Il en résulte que c'est l'analysant qui, seul, devrait être reçu pour attester la capacité de l'analyste - si son témoignage n'était faussé par l'effet de transfert, qui s'installe aisément d'emblée. Cela fait déjà voir que le seul témoignage recevable, le seul à donner quelque assurance concernant le travail qui s'est fait, serait celui d'un analysant après transfert, mais qui voudrait encore servir la cause de la psychanalyse.

Ce que je désigne là comme le témoignage de l'analysant est le nucleus de l'enseignement de la psychanalyse, pour autant que celui-ci réponde à la question de savoir ce qui peut se transmettre au public d'une expérience essentiellement privée.

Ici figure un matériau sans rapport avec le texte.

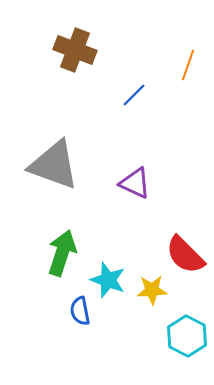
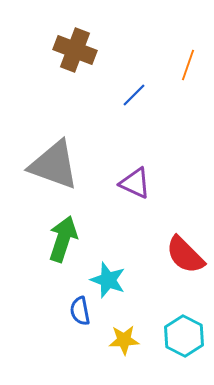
green arrow: moved 1 px right, 14 px up
yellow star: moved 28 px left, 50 px down
cyan hexagon: moved 3 px left
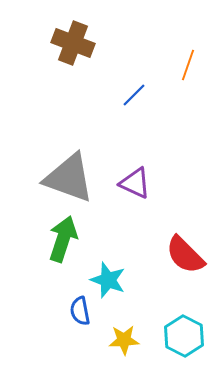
brown cross: moved 2 px left, 7 px up
gray triangle: moved 15 px right, 13 px down
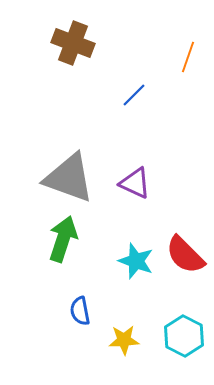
orange line: moved 8 px up
cyan star: moved 28 px right, 19 px up
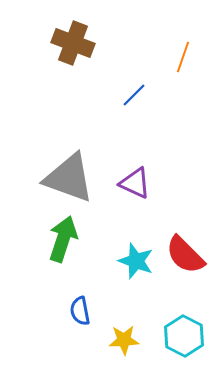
orange line: moved 5 px left
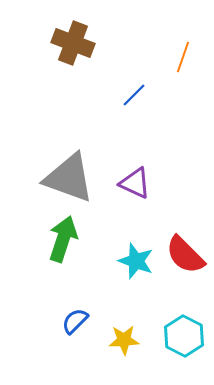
blue semicircle: moved 5 px left, 10 px down; rotated 56 degrees clockwise
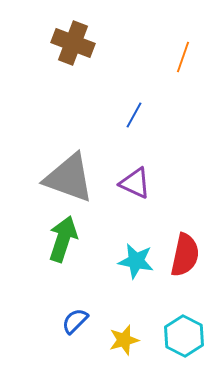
blue line: moved 20 px down; rotated 16 degrees counterclockwise
red semicircle: rotated 123 degrees counterclockwise
cyan star: rotated 9 degrees counterclockwise
yellow star: rotated 12 degrees counterclockwise
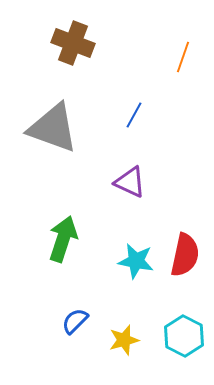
gray triangle: moved 16 px left, 50 px up
purple triangle: moved 5 px left, 1 px up
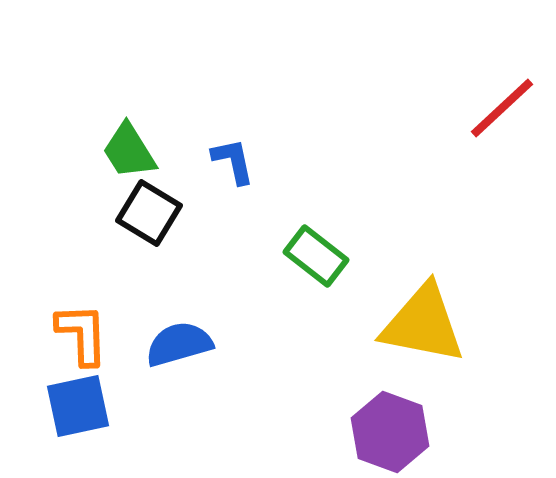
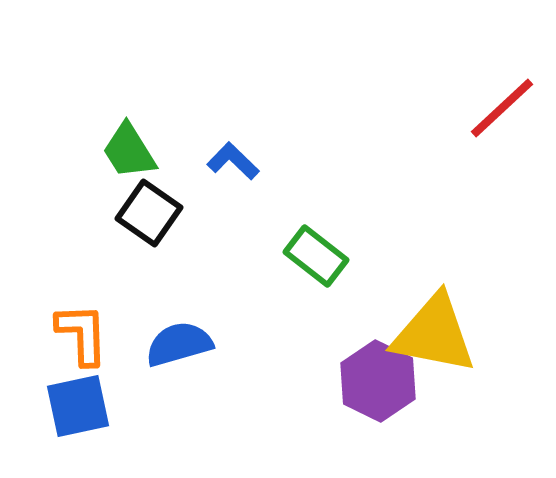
blue L-shape: rotated 34 degrees counterclockwise
black square: rotated 4 degrees clockwise
yellow triangle: moved 11 px right, 10 px down
purple hexagon: moved 12 px left, 51 px up; rotated 6 degrees clockwise
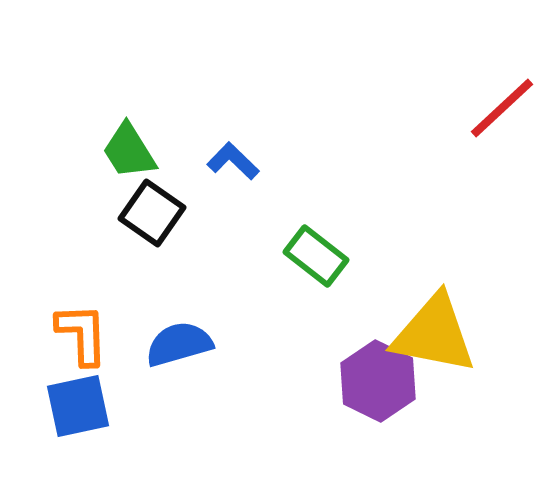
black square: moved 3 px right
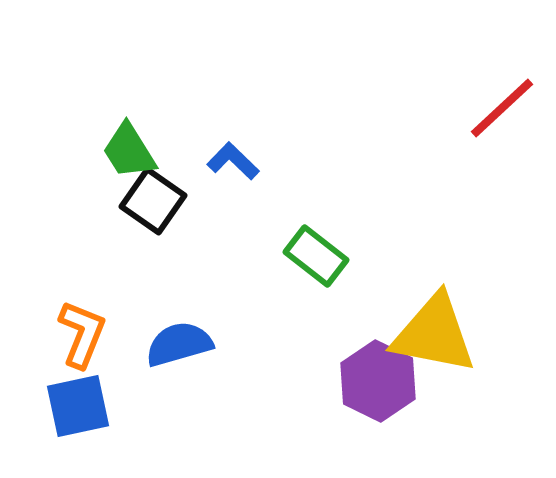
black square: moved 1 px right, 12 px up
orange L-shape: rotated 24 degrees clockwise
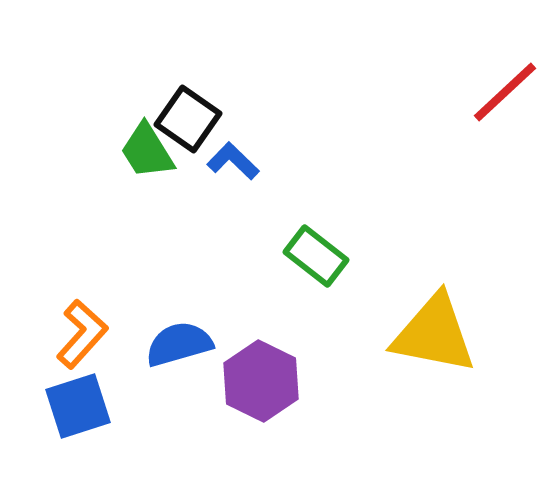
red line: moved 3 px right, 16 px up
green trapezoid: moved 18 px right
black square: moved 35 px right, 82 px up
orange L-shape: rotated 20 degrees clockwise
purple hexagon: moved 117 px left
blue square: rotated 6 degrees counterclockwise
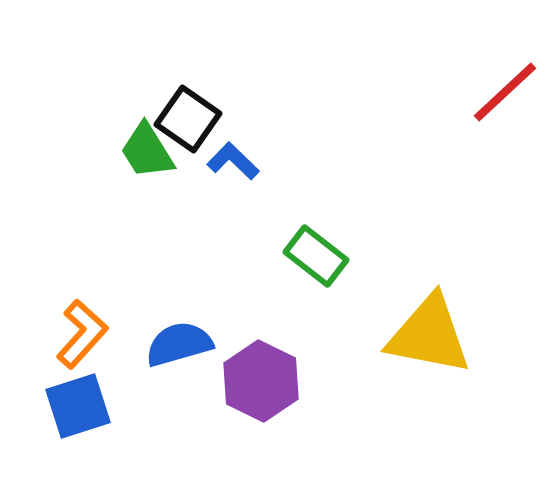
yellow triangle: moved 5 px left, 1 px down
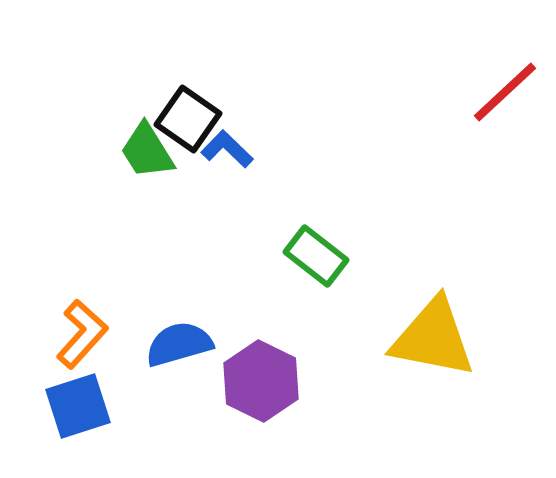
blue L-shape: moved 6 px left, 12 px up
yellow triangle: moved 4 px right, 3 px down
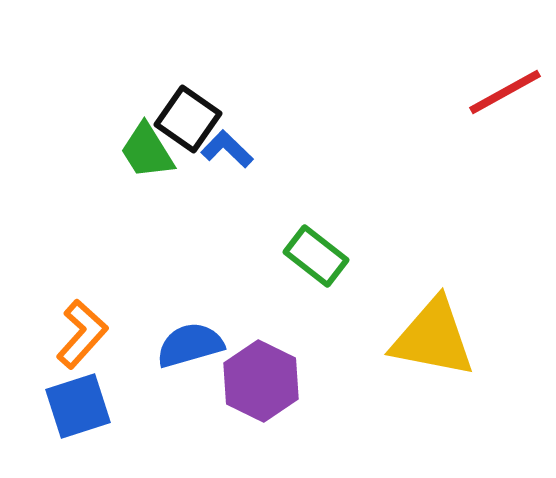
red line: rotated 14 degrees clockwise
blue semicircle: moved 11 px right, 1 px down
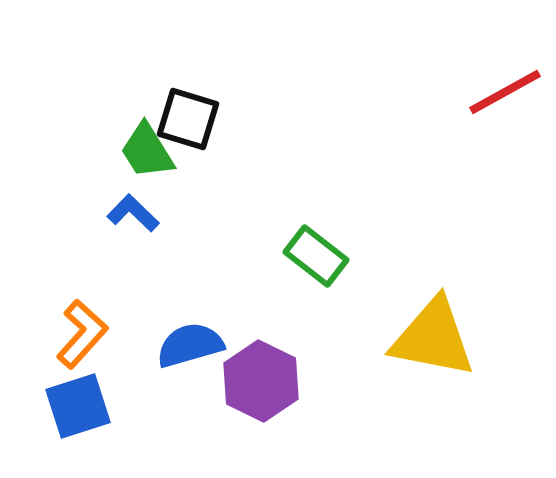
black square: rotated 18 degrees counterclockwise
blue L-shape: moved 94 px left, 64 px down
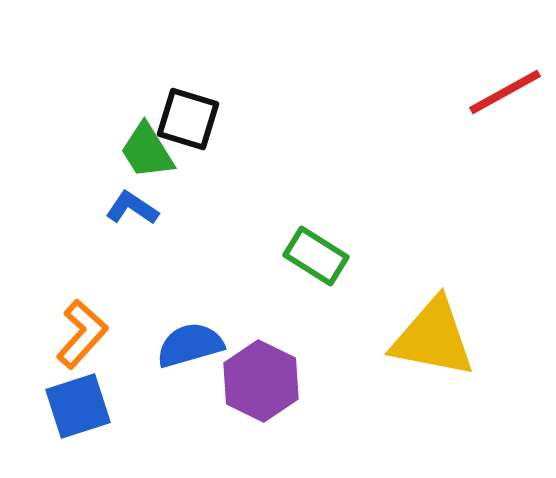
blue L-shape: moved 1 px left, 5 px up; rotated 10 degrees counterclockwise
green rectangle: rotated 6 degrees counterclockwise
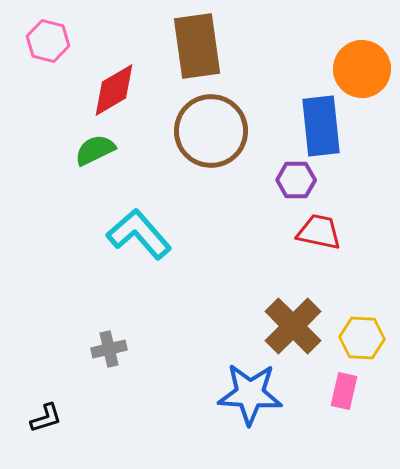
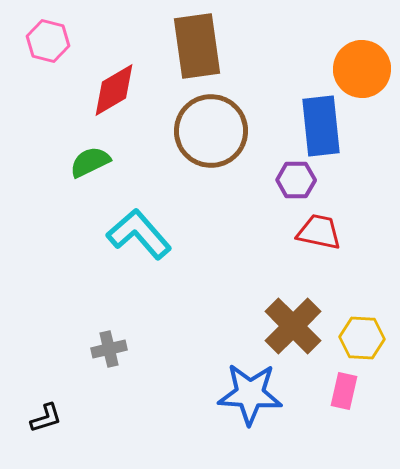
green semicircle: moved 5 px left, 12 px down
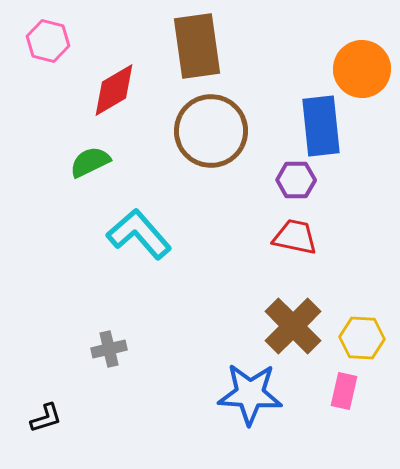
red trapezoid: moved 24 px left, 5 px down
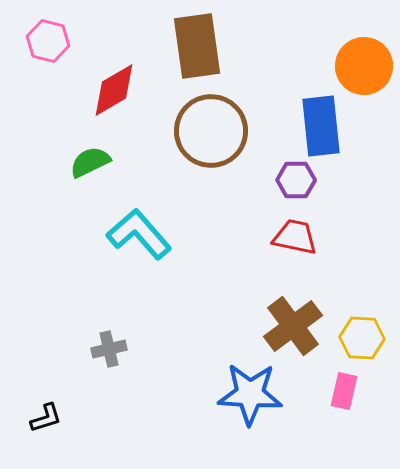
orange circle: moved 2 px right, 3 px up
brown cross: rotated 8 degrees clockwise
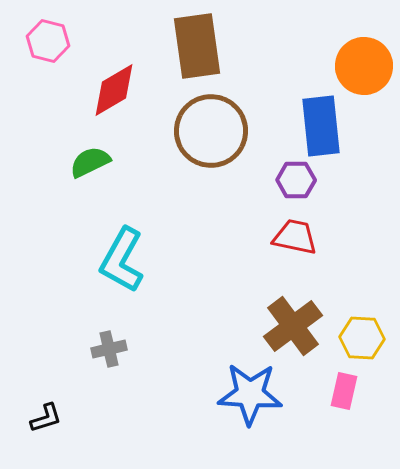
cyan L-shape: moved 17 px left, 26 px down; rotated 110 degrees counterclockwise
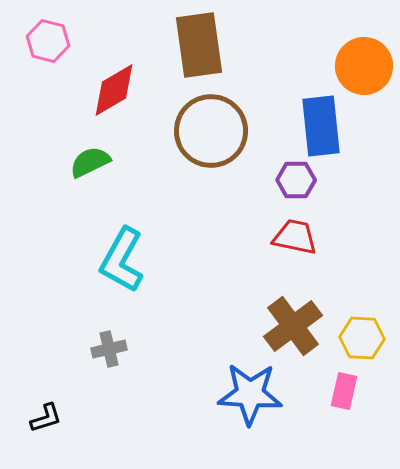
brown rectangle: moved 2 px right, 1 px up
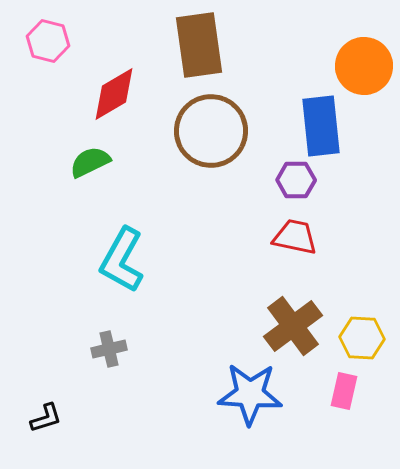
red diamond: moved 4 px down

Ce témoignage, Jacques Lacan l'a établi, sous le nom de la passe (1967) ; à cet enseignement, il a donné son idéal, le mathème[1] (1974). De l'une à l'autre, il y a toute une gradation : le témoignage de la passe, encore tout grevé de la particularité du sujet, est confiné à un cercle restreint, interne au groupe analytique ; l'enseignement du mathème, qui doit être démonstratif, est pour tous - et c'est là que la psychanalyse rencontre l'Université.

L'expérience se poursuit en France depuis quatorze ans ; elle s'est fait déjà connaître en Belgique par le Champ freudien ; elle prendra dès janvier prochain la forme de la "Section clinique".

Il me faut dire clairement ce que cet enseignement est, et ce qu'il n'est pas.

  • Il est universitaire ; il est systématique et gradué ; il est dispensé par des responsables qualifiés ; il est sanctionné par des diplômes.
  • Il n'est pas habilitant quant à l'exercice de la psychanalyse. L'impératif formulé par Freud qu'un analyste soit analysé, a été non seulement confirmé par Lacan, mais radicalisé par la thèse selon laquelle une analyse n'a pas d'autre fin que la production d'un analyste. La transgression de cette éthique se paie cher - et à tous les coups, du côté de celui qui la commet.
  • Que ce soit à Paris, à Bruxelles ou à Barcelone, que ses modalités soient étatiques ou privées, il est d'orientation lacanienne. Ceux qui le reçoivent sont définis comme des participants : ce terme est préféré à celui d'étudiant, pour souligner le haut degré d'initiative qui leur est donné - le travail à fournir ne leur sera pas extorqué : il dépend d'eux ; il sera guidé, et évalué.

Il n'y a pas de paradoxe à poser que les exigences les plus strictes portent sur ceux qui s'essayent à une fonction enseignante dans le Champ freudien sans précédent dans son genre : puisque le savoir, s'il prend son autorité de sa cohérence, ne trouve sa vérité que dans l'inconscient, c'est-à-dire d'un savoir où il n'y a personne pour dire "je sais", ce qui se traduit par ceci, qu'on ne dispense un enseignement qu'à condition de le soutenir d'une élaboration inédite, si modeste soit-elle.

Il commence par la partie clinique de cet enseignement. La clinique n'est pas une science, c'est-à-dire un savoir qui se démontre ; c'est un savoir empirique, inséparable de l'histoire des idées. En l'enseignant, nous ne faisons pas que suppléer aux défaillances d'une psychiatrie à qui le progrès de la chimie fait souvent négliger son trésor classique ; nous y introduisons aussi un élément de certitude (le mathème de l'hystérie). Les présentations de malades viendront demain étoffer cet enseignement. Conformément à ce qui fut jadis sous la direction de Lacan, nous procéderons pas à pas.